- [Record set]:
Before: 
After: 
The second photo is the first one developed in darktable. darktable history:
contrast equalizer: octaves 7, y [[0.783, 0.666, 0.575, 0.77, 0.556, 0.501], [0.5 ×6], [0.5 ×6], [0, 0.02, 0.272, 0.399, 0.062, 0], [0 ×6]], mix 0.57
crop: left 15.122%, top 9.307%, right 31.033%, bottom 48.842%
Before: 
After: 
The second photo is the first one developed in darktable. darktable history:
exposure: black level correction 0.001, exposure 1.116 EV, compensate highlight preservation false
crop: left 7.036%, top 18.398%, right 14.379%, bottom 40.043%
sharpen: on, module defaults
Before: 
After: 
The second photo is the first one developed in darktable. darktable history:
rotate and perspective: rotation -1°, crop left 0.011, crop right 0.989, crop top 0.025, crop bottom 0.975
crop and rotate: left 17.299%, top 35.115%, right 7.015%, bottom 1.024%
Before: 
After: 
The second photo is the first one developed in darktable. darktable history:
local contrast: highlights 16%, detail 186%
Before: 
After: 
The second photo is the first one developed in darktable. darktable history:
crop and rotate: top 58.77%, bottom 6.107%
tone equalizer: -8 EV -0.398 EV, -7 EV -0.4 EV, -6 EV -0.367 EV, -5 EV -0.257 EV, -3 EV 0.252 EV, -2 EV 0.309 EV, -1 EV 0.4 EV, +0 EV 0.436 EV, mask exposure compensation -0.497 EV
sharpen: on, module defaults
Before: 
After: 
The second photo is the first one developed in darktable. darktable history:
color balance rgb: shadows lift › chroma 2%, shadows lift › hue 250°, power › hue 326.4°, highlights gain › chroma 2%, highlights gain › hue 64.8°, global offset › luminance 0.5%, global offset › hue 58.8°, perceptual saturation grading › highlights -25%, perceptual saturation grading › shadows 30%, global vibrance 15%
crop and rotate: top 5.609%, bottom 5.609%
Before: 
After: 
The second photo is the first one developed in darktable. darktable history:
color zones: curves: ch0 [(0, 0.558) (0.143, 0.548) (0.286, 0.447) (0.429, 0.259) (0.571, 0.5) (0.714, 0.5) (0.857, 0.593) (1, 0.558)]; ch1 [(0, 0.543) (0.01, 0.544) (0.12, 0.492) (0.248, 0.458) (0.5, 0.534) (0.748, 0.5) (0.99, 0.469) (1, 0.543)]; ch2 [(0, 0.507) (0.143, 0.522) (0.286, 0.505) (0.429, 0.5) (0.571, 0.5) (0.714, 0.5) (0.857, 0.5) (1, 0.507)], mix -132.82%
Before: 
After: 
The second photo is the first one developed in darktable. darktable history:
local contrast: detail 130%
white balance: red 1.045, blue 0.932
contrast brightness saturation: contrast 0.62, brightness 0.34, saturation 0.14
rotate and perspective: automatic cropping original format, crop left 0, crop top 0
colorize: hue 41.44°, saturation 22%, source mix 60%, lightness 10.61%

- [Exercise brief]: Copy the items word for word from the very beginning through the line containing "local contrast: highlights 16%, detail 186%", including that line.

- [Solution to the exercise]:
Before: 
After: 
The second photo is the first one developed in darktable. darktable history:
contrast equalizer: octaves 7, y [[0.783, 0.666, 0.575, 0.77, 0.556, 0.501], [0.5 ×6], [0.5 ×6], [0, 0.02, 0.272, 0.399, 0.062, 0], [0 ×6]], mix 0.57
crop: left 15.122%, top 9.307%, right 31.033%, bottom 48.842%
Before: 
After: 
The second photo is the first one developed in darktable. darktable history:
exposure: black level correction 0.001, exposure 1.116 EV, compensate highlight preservation false
crop: left 7.036%, top 18.398%, right 14.379%, bottom 40.043%
sharpen: on, module defaults
Before: 
After: 
The second photo is the first one developed in darktable. darktable history:
rotate and perspective: rotation -1°, crop left 0.011, crop right 0.989, crop top 0.025, crop bottom 0.975
crop and rotate: left 17.299%, top 35.115%, right 7.015%, bottom 1.024%
Before: 
After: 
The second photo is the first one developed in darktable. darktable history:
local contrast: highlights 16%, detail 186%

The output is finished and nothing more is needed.